# What would you call this?



## IBBruin (Feb 10, 2009)

I guy here local has this for sale.


----------



## KMKjr (Jan 9, 2009)

The ******* Trike


----------



## MeanGreen198 (Apr 28, 2009)

wow... it's a hybrid!


----------



## codyh (Mar 30, 2009)

a bike from sons of anarchy lol


----------



## cojack (Aug 13, 2009)

Looks like somethin that would rip your left leg off while riding it....Though looks like fun lol


----------



## RDWD (May 11, 2009)

My next purchase.


----------



## Polaris425 (Dec 16, 2004)

cojack said:


> Looks like somethin that would rip your left leg off while riding it....Though looks like fun lol


i thought the same thing!


----------



## FABMAN (Dec 18, 2008)

It looks like it was a lawn mower.

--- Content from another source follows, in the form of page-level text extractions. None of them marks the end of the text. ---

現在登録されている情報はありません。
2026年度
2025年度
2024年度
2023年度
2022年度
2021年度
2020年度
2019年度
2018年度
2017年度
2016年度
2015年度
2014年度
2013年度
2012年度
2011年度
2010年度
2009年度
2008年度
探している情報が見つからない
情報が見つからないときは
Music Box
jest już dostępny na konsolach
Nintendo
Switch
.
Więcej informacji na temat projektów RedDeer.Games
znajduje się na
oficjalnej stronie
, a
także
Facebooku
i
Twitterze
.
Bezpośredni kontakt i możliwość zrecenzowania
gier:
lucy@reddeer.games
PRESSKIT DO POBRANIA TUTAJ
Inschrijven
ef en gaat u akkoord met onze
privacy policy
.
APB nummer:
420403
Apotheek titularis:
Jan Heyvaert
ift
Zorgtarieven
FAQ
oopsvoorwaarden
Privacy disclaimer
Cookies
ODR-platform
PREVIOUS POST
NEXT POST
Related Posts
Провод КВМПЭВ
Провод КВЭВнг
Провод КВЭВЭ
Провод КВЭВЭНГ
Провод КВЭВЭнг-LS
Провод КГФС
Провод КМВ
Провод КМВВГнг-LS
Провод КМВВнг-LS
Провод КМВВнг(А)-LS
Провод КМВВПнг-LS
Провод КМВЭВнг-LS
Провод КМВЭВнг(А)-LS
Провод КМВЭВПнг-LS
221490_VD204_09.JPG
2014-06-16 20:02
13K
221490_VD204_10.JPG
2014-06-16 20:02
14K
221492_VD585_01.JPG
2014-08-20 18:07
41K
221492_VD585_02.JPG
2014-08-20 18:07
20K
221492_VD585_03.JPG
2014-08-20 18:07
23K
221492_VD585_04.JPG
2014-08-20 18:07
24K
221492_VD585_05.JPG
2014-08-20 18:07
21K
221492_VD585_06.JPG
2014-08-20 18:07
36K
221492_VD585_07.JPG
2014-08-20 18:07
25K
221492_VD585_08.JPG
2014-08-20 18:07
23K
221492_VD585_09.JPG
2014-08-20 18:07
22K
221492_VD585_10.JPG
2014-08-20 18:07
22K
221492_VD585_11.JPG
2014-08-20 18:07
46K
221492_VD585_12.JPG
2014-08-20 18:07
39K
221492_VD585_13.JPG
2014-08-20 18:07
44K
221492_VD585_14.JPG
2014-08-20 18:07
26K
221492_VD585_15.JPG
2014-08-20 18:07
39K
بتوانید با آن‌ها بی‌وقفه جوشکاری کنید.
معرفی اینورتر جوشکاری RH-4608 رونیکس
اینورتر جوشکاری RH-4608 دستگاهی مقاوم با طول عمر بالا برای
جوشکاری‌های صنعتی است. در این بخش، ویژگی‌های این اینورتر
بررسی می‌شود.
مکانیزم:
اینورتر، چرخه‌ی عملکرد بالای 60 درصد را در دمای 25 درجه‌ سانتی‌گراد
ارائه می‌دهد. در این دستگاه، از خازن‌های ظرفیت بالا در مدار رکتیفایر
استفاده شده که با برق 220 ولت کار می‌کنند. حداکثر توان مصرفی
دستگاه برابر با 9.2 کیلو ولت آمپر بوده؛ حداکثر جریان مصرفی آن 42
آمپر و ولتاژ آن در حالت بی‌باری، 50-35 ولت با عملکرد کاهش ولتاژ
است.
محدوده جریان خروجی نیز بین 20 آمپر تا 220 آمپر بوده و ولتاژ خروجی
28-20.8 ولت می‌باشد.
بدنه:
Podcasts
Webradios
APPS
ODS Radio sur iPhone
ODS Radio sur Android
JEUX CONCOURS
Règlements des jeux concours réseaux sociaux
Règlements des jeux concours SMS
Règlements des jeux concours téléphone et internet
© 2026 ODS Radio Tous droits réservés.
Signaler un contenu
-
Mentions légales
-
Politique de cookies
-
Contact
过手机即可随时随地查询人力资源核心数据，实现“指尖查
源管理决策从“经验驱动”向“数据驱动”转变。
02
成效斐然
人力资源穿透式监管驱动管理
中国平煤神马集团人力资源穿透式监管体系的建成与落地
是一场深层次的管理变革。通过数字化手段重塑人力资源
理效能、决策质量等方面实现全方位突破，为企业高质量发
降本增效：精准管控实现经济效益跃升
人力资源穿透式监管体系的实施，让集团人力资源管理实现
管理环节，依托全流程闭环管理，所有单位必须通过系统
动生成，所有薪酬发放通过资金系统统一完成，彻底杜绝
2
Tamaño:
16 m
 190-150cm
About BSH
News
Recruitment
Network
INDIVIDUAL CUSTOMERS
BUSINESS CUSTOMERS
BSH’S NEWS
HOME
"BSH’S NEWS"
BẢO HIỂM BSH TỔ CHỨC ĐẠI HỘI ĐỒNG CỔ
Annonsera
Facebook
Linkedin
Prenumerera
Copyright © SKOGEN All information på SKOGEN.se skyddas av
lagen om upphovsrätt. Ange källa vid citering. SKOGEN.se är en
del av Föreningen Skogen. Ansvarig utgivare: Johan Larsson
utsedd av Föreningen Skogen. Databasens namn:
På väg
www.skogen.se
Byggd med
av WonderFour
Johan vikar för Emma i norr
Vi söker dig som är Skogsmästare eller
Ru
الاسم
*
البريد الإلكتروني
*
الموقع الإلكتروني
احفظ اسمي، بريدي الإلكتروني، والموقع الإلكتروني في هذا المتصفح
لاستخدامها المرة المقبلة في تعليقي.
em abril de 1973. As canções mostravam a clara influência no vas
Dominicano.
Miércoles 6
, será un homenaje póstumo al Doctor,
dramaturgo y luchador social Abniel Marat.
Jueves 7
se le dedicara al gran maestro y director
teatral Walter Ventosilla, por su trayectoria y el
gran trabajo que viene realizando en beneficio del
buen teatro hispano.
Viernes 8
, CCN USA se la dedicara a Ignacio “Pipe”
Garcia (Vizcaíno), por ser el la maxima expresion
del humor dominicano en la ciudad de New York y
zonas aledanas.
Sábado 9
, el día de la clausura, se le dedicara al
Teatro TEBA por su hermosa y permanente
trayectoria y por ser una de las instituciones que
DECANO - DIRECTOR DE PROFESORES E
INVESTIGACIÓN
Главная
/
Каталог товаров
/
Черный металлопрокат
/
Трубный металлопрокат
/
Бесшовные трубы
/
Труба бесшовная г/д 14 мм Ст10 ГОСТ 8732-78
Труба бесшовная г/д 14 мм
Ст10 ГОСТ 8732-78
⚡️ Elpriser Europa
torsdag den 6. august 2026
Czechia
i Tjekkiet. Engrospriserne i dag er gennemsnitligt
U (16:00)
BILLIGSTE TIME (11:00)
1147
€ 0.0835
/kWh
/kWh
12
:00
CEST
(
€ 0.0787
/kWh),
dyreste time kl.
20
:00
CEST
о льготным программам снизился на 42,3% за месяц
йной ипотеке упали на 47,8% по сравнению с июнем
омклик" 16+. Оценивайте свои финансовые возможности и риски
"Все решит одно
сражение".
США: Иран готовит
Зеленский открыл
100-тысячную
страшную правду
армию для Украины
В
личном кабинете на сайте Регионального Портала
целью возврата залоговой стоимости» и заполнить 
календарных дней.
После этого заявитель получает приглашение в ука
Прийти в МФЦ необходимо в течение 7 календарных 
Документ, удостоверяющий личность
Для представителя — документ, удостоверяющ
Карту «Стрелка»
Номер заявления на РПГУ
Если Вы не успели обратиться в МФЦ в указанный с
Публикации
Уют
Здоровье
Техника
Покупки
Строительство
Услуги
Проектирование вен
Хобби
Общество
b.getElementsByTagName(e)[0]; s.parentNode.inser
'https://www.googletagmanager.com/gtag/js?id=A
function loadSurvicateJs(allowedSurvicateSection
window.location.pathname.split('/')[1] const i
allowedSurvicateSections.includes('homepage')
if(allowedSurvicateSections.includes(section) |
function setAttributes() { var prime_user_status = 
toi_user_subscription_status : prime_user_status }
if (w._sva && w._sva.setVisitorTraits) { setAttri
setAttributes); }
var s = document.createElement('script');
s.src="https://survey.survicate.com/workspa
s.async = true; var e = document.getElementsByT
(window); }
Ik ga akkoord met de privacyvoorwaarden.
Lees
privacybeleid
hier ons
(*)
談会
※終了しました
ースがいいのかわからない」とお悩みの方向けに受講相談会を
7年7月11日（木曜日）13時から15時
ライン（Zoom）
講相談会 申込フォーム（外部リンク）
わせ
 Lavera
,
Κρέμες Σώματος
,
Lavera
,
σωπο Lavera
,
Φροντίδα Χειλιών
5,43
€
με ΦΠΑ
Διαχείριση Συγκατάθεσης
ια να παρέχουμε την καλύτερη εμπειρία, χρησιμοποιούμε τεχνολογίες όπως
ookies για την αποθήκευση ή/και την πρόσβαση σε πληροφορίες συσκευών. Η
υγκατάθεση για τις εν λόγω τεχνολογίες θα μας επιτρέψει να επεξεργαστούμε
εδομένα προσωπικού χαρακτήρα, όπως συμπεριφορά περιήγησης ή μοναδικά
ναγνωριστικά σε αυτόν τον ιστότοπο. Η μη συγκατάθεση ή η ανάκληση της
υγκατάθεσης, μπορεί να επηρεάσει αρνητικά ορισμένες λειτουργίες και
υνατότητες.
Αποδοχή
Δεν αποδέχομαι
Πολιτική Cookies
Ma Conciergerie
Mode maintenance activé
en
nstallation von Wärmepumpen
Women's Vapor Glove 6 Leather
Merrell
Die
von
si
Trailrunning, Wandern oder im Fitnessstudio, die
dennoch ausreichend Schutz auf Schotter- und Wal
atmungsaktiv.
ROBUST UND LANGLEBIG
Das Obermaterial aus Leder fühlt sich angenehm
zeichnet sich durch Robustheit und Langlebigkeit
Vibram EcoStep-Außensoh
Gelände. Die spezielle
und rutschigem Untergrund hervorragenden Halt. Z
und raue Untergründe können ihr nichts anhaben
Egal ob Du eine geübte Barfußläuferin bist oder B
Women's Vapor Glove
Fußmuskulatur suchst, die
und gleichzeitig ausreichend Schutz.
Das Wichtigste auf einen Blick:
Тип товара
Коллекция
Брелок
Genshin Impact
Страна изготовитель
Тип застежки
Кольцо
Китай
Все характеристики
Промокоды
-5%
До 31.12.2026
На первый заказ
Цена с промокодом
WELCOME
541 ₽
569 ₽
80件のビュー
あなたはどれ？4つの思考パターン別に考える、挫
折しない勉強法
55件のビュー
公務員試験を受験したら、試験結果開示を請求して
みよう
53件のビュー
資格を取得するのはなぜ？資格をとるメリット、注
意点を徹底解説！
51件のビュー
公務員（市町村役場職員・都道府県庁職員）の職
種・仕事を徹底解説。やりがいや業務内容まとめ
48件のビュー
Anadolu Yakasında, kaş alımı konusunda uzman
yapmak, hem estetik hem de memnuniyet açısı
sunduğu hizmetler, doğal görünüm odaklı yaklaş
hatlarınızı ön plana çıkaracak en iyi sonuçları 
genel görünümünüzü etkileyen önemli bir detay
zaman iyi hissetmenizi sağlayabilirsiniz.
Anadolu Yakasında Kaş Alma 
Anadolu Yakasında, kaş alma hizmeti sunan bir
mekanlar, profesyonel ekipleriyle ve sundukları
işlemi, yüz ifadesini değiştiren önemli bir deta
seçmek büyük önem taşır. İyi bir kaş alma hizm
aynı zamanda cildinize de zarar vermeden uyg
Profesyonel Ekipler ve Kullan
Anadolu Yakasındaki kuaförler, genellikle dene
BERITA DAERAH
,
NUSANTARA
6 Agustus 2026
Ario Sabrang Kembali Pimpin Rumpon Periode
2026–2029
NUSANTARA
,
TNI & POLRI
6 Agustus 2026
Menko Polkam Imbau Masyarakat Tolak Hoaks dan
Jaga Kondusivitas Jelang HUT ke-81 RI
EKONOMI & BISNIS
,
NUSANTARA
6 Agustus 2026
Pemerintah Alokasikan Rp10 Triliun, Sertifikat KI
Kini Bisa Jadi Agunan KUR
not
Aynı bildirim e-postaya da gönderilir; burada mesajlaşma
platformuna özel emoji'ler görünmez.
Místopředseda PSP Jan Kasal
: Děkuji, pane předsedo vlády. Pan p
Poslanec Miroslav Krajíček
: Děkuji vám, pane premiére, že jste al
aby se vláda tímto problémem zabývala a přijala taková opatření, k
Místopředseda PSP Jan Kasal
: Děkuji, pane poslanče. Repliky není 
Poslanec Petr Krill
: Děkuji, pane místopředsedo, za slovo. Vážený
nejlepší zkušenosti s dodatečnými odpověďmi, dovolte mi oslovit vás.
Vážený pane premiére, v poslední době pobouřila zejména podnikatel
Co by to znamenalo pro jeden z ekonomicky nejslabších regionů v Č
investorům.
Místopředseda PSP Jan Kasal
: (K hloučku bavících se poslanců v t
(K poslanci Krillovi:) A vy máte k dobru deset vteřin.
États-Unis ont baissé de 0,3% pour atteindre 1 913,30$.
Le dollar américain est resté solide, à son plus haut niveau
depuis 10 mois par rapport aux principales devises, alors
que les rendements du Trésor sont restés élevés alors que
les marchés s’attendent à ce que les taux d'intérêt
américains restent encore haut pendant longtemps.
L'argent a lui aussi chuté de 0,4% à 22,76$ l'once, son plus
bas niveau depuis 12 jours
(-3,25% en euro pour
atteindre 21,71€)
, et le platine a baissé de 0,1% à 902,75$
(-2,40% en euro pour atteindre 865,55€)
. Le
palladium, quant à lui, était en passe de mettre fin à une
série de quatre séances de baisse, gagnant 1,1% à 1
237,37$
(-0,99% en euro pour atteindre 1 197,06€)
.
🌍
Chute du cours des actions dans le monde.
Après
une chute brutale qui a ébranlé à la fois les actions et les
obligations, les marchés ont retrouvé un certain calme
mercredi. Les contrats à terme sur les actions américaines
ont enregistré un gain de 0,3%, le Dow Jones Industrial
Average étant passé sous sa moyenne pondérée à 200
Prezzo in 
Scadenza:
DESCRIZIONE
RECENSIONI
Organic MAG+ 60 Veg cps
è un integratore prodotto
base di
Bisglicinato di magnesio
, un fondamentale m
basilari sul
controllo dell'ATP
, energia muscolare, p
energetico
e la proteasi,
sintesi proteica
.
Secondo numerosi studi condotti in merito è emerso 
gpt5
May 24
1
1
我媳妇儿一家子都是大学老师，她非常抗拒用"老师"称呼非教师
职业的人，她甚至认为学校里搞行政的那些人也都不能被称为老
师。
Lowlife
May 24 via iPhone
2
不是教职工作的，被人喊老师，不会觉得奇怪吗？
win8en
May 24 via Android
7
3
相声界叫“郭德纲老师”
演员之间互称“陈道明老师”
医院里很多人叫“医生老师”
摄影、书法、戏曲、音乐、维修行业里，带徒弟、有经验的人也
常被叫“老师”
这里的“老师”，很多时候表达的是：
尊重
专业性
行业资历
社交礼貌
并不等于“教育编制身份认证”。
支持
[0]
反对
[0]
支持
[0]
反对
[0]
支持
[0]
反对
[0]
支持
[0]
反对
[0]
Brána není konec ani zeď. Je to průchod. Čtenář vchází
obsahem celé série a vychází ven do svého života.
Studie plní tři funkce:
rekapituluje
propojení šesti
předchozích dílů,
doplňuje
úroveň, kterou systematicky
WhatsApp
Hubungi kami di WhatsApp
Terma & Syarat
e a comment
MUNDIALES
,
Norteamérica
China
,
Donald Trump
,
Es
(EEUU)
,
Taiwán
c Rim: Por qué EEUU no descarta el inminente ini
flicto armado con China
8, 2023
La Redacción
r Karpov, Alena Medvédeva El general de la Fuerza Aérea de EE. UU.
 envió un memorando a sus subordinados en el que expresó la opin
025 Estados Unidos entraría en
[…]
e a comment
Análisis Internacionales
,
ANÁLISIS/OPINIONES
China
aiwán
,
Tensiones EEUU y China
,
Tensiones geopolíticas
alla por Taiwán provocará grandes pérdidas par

I think that is a briggs & stratton in it? 12hp? hay wheres the deck for it id mow my lawn with it!


----------



## IBBruin (Feb 10, 2009)

It ends up with a chain drive to the SRA. Someone actually mounted a ATV disc brake on the rear axle. It's electric start. He tried to start it for me but fuel dripped out of the carb and it never would hit. I'd call it an accident waiting to happen.


----------



## Masher (Jan 16, 2009)

Deathtrap Trike.


----------



## RDs Neighbor (Jun 24, 2009)

A piece of s--t.


----------



## 650Brute (Dec 18, 2008)

junk


----------



## walker (Apr 5, 2009)

death on 3 wheels


----------



## TX4PLAY (Jan 18, 2009)

I think I remember a guy with a mohawk and spike shoulder pads riding that on Mad Max.


----------



## hondarecoveryman (Feb 28, 2009)

That was a brave soul that put the air pressure to those 30 year old good year polyglass rear tires


----------